OK, so everyone keeps telling me about why I need to drop everything and go read about PSD2 this very second because it’ll take a nutcracker to security for financial institutions. Having become at least cursorily educated about it, I have to say that now I’m overall pretty “meh” about the whole thing. At least from a security point of view.
Here’s what I mean by that. Firstly, it’s probably ultimately good for consumers. I’m not doubting that… well, OK, maybe I am doubting that a little bit… but since I only write about security, I’m willing to hold my peace on that front to see how the market reacts and what new services arise because of this. The part that I would tend to comment on – i.e., the security impact of it – I really don’t think is going to be the huge “hammer of doom” that everyone says it will.
If you don’t know about PSD2, I’m referring to EU Directive 2016/2366. In a nutshell, it requires banks and other financial institutions (e.g. retail lenders, etc.) to provide API’s such that other parties can provide services around finances in addition to the institutions themselves. Meaning, it’s about fostering competition in “financial-adjacent” services (by “financial adjacent”, I mean like opening up information so that technology providers can provide more services to you that would otherwise not be practicable because there’s no way for them to get to the data.) So less like Google is going to become your bank and more like a “Google Financial” service where you can go to see a consolidated financial profile of what you have, what you owe, stock positions, etc. Would I use that? Again: “Meh?”…

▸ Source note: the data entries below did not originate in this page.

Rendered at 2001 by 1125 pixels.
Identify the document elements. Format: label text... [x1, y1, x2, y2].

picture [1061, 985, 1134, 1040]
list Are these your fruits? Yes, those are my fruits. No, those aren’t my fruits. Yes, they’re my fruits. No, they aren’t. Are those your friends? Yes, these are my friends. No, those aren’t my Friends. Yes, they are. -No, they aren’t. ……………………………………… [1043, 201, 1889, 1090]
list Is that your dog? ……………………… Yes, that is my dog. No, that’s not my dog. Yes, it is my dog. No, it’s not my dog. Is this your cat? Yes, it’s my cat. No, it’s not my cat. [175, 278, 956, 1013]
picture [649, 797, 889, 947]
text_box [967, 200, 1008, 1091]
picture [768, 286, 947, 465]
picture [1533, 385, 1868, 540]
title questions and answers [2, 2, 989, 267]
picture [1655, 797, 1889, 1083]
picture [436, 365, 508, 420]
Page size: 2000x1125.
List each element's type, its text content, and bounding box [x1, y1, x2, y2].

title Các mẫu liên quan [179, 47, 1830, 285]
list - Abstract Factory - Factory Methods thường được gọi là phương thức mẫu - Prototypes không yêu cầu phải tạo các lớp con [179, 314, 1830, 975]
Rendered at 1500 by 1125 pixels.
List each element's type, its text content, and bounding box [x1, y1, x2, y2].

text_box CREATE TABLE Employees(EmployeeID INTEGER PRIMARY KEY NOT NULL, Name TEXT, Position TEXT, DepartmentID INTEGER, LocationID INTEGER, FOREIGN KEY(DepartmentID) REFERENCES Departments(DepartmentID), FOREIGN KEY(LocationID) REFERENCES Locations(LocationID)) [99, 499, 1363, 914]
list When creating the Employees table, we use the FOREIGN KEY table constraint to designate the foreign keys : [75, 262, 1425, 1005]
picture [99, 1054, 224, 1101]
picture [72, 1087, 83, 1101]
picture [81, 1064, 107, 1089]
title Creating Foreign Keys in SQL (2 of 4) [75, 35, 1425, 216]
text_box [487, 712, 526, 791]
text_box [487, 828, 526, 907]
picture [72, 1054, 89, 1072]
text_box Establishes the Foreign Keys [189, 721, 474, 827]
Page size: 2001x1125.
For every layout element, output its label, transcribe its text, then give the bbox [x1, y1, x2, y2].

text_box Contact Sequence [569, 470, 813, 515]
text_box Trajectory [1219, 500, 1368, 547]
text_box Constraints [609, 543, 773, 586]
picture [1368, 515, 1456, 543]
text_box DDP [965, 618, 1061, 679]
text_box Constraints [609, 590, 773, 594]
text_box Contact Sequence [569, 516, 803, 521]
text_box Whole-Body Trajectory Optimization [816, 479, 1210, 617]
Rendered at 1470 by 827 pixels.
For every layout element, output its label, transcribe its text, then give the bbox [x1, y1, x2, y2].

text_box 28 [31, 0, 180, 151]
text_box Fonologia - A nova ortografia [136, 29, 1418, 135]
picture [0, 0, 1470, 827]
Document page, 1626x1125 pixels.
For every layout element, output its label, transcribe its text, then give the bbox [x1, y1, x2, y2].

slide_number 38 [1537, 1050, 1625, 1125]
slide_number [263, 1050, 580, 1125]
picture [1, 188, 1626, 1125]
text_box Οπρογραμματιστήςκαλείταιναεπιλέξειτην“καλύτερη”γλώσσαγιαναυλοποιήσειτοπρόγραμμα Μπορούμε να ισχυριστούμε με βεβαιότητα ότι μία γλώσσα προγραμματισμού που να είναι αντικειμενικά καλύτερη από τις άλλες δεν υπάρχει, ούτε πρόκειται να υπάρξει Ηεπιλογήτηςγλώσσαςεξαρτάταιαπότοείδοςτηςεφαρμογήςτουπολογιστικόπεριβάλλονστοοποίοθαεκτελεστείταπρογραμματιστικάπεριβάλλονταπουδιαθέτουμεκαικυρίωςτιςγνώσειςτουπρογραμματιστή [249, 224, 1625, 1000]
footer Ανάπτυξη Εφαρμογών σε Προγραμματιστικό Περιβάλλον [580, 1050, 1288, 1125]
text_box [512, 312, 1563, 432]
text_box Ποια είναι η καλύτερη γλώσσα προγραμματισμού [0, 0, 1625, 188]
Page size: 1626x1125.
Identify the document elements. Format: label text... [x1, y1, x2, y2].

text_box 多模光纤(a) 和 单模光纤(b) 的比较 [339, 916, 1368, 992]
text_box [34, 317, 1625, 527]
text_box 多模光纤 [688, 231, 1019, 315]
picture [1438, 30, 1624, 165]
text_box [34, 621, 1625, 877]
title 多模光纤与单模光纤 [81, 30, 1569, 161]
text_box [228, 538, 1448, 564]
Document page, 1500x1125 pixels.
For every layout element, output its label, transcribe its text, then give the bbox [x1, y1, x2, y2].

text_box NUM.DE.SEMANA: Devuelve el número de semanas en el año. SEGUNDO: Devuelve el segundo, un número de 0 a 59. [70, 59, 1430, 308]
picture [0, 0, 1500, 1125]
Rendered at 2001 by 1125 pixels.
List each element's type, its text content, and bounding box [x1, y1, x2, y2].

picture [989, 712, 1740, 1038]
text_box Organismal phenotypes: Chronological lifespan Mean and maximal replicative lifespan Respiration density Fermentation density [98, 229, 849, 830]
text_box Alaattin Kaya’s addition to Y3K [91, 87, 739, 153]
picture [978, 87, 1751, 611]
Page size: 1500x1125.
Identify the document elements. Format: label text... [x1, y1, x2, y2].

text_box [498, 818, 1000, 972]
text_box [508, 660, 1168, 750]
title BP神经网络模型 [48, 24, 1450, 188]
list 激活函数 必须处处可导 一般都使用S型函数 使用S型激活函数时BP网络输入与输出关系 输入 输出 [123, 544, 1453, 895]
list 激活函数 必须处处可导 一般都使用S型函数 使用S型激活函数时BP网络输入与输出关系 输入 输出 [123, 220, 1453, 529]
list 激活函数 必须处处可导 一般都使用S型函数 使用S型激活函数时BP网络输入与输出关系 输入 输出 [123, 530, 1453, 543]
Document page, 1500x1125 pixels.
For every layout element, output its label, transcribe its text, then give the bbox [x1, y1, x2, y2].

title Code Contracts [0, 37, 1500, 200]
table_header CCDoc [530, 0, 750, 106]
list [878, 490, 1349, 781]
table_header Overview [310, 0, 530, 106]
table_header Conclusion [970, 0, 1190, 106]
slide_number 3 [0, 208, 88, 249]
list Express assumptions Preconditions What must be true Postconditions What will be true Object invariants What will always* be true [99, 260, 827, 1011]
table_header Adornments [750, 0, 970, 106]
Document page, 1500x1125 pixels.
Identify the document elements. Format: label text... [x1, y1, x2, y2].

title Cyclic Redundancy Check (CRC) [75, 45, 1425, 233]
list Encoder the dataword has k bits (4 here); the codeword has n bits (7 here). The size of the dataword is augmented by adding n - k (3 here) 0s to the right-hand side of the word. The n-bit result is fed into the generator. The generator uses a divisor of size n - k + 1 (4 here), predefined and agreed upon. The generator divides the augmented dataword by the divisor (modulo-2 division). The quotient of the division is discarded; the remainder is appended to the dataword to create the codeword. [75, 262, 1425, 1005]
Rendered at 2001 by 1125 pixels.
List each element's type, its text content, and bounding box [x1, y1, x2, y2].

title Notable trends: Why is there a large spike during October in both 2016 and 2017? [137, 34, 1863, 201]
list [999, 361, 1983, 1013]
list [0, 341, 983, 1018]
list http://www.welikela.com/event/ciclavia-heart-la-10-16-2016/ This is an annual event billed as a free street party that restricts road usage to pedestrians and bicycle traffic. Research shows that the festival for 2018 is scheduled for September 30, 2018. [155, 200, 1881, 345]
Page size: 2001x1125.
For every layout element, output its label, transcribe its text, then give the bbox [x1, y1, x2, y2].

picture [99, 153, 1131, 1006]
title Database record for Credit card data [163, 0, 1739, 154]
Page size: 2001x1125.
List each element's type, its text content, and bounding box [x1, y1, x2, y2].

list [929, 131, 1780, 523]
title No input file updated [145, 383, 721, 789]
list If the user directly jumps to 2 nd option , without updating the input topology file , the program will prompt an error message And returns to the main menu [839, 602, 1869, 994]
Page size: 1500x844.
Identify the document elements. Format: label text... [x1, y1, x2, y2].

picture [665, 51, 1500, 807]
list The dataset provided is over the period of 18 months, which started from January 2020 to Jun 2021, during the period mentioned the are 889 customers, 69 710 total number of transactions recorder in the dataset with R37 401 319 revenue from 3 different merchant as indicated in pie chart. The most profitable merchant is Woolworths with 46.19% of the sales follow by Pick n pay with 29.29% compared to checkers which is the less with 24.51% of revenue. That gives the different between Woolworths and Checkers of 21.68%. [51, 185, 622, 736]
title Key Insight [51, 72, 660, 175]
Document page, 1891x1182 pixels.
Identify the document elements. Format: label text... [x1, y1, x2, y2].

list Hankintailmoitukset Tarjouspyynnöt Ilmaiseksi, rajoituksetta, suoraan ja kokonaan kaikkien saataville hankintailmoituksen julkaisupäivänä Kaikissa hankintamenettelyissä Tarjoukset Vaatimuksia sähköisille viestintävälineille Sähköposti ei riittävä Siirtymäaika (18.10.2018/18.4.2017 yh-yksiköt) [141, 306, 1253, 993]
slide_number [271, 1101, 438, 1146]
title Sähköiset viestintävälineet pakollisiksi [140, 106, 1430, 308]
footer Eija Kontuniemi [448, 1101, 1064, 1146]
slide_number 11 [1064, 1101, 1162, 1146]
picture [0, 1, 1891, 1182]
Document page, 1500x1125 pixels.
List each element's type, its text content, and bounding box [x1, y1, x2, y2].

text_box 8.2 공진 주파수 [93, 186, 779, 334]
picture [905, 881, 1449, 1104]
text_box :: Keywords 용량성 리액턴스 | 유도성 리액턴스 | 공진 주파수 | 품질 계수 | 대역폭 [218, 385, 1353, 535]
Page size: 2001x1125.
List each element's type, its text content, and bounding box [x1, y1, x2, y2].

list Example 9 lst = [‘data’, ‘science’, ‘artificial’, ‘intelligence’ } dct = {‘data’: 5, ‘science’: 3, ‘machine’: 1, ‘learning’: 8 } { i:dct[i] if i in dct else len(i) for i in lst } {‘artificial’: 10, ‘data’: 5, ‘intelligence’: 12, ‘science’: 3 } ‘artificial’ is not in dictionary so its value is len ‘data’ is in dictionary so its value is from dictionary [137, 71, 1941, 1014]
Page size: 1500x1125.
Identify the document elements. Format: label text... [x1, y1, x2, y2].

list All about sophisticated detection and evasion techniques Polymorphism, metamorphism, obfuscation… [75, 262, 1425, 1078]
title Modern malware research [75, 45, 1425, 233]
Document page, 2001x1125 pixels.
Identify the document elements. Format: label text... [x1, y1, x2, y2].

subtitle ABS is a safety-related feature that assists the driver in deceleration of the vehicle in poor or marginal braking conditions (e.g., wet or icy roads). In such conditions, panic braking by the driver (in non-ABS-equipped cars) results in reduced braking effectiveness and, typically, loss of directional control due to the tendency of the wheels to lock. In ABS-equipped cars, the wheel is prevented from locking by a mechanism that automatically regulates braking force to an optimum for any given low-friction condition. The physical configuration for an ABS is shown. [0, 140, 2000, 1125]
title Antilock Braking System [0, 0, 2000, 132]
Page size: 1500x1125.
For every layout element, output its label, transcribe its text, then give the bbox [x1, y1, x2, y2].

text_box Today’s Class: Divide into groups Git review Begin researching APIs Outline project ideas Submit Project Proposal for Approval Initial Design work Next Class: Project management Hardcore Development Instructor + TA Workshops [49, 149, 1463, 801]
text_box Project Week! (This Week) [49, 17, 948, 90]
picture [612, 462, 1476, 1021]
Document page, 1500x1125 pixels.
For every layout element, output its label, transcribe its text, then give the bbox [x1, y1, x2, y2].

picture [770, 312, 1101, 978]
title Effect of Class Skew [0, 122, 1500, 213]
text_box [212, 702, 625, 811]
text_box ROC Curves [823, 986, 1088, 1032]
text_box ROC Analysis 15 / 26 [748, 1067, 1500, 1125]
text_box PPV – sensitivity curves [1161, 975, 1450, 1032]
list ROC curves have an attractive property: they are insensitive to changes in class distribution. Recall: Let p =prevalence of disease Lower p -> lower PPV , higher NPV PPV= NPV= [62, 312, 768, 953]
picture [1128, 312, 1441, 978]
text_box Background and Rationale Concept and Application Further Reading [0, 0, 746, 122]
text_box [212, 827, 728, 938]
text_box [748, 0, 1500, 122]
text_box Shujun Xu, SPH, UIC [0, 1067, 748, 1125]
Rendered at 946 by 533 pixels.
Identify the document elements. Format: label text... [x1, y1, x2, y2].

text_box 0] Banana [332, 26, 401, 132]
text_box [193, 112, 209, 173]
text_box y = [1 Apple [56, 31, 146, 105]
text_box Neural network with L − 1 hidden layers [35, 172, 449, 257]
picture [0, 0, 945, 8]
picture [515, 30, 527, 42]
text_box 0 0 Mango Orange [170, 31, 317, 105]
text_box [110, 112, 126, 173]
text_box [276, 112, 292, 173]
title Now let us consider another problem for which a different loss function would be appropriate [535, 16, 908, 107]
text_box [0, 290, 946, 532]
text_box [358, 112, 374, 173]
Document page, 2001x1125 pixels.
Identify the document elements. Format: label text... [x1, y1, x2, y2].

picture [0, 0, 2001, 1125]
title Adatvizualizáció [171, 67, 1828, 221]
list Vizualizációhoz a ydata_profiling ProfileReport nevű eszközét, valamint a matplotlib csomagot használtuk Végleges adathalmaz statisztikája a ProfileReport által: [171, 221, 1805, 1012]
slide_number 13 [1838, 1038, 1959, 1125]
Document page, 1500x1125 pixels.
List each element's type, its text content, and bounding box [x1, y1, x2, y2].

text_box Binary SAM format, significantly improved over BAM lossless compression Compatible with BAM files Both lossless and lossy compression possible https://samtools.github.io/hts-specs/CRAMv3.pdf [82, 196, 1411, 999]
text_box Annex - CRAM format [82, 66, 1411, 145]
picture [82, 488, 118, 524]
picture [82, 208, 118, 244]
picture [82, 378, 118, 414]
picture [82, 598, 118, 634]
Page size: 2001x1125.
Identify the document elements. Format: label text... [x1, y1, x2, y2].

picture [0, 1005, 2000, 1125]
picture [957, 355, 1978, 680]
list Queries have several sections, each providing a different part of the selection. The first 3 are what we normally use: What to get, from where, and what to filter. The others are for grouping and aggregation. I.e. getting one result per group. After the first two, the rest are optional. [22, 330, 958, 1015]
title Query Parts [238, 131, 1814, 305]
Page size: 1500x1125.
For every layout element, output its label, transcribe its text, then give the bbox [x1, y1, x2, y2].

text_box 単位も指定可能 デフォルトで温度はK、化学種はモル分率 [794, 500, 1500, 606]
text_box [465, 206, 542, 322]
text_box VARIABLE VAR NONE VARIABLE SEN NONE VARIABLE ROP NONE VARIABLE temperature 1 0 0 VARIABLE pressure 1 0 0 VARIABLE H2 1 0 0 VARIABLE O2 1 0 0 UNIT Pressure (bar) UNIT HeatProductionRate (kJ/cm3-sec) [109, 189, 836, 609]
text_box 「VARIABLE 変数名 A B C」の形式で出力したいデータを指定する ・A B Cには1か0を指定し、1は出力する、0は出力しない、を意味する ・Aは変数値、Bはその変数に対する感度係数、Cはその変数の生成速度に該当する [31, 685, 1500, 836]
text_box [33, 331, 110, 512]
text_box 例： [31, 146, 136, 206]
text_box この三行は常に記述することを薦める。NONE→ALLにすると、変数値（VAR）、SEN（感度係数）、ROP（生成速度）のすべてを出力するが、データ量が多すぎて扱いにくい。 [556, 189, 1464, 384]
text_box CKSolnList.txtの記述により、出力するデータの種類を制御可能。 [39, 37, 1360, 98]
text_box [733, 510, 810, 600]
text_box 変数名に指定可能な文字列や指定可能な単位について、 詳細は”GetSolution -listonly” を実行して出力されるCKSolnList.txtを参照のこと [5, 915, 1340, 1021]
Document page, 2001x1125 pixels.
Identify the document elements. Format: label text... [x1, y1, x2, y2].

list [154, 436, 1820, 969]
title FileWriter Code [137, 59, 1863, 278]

Now on to the security part. Don’t get me wrong here, I’m sure there will be security implications of this. Having worked at a large financial institution, I trust the ability of the average developer there about as far as I can throw them (I say this with love having been at the time a) also a developer and b) working in financial services). As an example of the shenanigans that go on and why I say that, I recall being in a meeting once to discuss a new order entry application… the developer of that spent (not kidding) about 15 minutes explaining in intricate detail the new “connect via URL” methodology they were using to “relay data” about the user to the app. After politely listening to the explanation, the colleague I was in the room with said “so… it’s a link… and you click it?” The developer grumbled, “yeah, you could also say it that way.” Point being, I’m sure that the API’s bit will introduce some security challenges, there will be some “kinks” to iron out along the way, and the first few stabs might not be the final end product.
But other than this (which is to be expected), there are really two levels to the security impact: the program level and the API level. At a program level I’m referring to new protections that are required to secure what they’re trying to do. And here, those security requirements are pretty high level. They also don’t really require much from the FI to adhere to as it’s arguably all stuff that they should be doing anyway.
Consider the final report from the EU Banking Authority for example — i.e. “Guidelines on the security measures for operational and security risks of payment services under Directive (EU) 2015/2366 (PSD2). (side note to remind you that I AM NOT A LAWYER.) It requires (paraphrasing from the “Guidelines” section): risk management (including risk assessment), “Protection mechanisms” that include things like “defense in depth”, continuous monitoring, BCP, physical security, situational awareness, etc. Sound familiar? It should… because it pretty much says the same thing that every other security guidance document does since time immemorial. The tl;dr? It’s super high level and any financial institution keen on not getting sued is already doing these things already. The most interesting part is Guideline 9 which relates to user awareness about risks — that’s a bit on the “novel” and “action required” side, although it’s not going to break the bank to put in place (get it? get it? break the bank? because it’s a ba… Nevermind).
When it comes to the specific API’s is when it gets maybe a little more complicated. But I think upon reflection it will ultimately bolster security. I say this because services like Yodlee and Mint have channels already — as do more specific services like Fiserv (formerly Checkfree) — to gain access to this data. The difference is that each one is a
one-time kludge “proprietary transactional mechanism” supporting an individual service. So conceptually, what’s new is the scope – i.e. the parties on the other end. But underneath, it’s an opportunity for standardization. I think that’s a good thing for the security of the system overall.
Will there be problems along the way? Of course there will… in large part because appsec isn’t really anybody’s strong suit, but also because it’s increasing surface area about who has access to financial data. But ultimately, is it going to transform how FI’s implement security? I’m skeptical. Or, said another way, “meh”.